» **Problem details**: Omit every picture, then return each line of the data below exactly.

» **Information shown**:
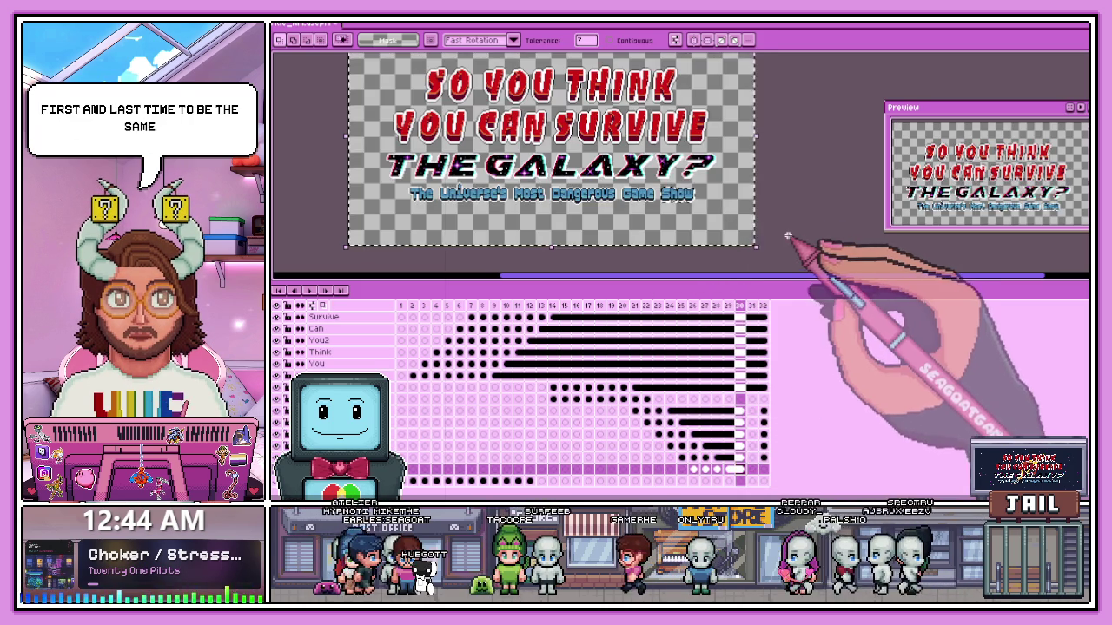
- Marquee-select the word Show on its layer with the rectangular selection tool
key("ctrl+d")
key("m")
left_click_drag(658, 195, 702, 214)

» **Solved problem**:
- Marquee-select the word Show on its layer with the rectangular selection tool
key("ctrl+d")
key("m")
left_click_drag(658, 195, 702, 214)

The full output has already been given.